血友病インヒビターとBAY86-6150(rFVIIa)

今回紹介させていただくJ Thromb Haemost 誌の論文では、遺伝子組換え活性型第VII因子製剤(rFVIIa:ノボセブン)の改良型であるBAY86-6150の第I相試験の結果を紹介しています。

ノボセブンは素晴らしい止血剤ですが、半減期が短いために頻回の投与が必要なことが問題点とされてきました。半減期の長い活性型第VII因子製剤の開発は、一つの方向性になっています。

 

参考:血友病後天性血友病


「改良型遺伝子組換え活性型第VII因子製剤の血友病患者への投与(第I相試験)」

著者名:Mahlangu JN, et al.
雑誌名:J Thromb Haemost 10: 773-780, 2012.


<論文の要旨>

BAY86-6150(BAY)は、新しいタイプの遺伝子組換え活性型第VII因子製剤(rFVIIa)であり、インヒビター含有血友病患者に対して優れた向凝固活性と長い半減期を有することが期待されています。

対象は、出血のしていない血友病A&B(中等症〜重症:18〜65歳)(インヒビター有無ともに含まれます)です。

16症例が、BAY(6.5, 20, 50, 90μg/kg)投与群またはプラセボ投与群へ無作為に分類されました。コホートデータをみてBAYの増量が行われました。


その結果、今回行われたBAY用量では、臨床的意義を有した有害事象や用量制限毒性はみられませんでした。

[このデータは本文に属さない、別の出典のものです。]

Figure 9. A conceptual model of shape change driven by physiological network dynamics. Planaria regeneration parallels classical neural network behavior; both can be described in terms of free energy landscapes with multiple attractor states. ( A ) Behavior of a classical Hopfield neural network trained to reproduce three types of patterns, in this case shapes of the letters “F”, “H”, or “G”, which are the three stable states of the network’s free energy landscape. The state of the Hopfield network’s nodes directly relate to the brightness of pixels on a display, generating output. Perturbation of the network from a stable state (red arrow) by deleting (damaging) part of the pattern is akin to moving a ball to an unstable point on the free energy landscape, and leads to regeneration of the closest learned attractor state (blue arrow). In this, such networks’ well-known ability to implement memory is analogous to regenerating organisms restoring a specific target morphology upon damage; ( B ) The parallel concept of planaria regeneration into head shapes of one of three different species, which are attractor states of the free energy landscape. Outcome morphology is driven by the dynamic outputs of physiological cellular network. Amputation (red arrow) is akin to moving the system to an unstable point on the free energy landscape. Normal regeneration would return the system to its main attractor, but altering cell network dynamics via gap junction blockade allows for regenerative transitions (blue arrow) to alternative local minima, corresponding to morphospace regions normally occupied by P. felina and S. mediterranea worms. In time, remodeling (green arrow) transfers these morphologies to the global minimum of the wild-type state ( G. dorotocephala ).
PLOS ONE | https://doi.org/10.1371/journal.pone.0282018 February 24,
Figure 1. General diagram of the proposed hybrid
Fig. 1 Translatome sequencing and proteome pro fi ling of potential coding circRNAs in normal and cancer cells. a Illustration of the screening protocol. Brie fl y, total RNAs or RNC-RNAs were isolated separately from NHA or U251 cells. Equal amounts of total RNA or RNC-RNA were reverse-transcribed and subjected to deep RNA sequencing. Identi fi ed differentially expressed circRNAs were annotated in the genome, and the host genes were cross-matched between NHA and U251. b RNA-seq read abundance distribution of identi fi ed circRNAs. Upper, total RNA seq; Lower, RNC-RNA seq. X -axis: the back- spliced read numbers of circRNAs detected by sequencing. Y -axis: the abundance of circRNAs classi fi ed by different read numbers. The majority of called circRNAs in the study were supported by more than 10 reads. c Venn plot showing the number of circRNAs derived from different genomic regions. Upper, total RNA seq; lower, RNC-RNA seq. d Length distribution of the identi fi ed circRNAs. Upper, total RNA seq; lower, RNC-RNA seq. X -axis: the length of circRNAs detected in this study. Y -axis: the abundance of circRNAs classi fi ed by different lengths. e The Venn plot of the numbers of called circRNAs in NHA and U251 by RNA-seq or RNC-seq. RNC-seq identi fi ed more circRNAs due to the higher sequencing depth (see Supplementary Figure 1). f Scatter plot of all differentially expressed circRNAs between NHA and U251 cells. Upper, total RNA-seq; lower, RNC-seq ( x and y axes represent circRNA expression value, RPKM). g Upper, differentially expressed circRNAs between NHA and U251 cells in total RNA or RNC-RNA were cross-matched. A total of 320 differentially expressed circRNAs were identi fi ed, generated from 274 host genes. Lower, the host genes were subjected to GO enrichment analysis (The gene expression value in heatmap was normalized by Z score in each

BAYの薬理動態の検討では、用量により直線的に反応し、半減期は5〜7時間でした。


乏血小板血漿(PPP)を用いたトロンビン形成試験においては、用量依存性のトロンビン形成がみられました。

また、PTおよびAPTTは短縮しました。

50日間の追跡でもBAYに対する中和抗体は出現しませんでした。


以上、BAYは90μg/kgの用量まで安全であり、今後第II&III相臨床試験によりBAYの有効性と安全性を評価すべきと考えられました。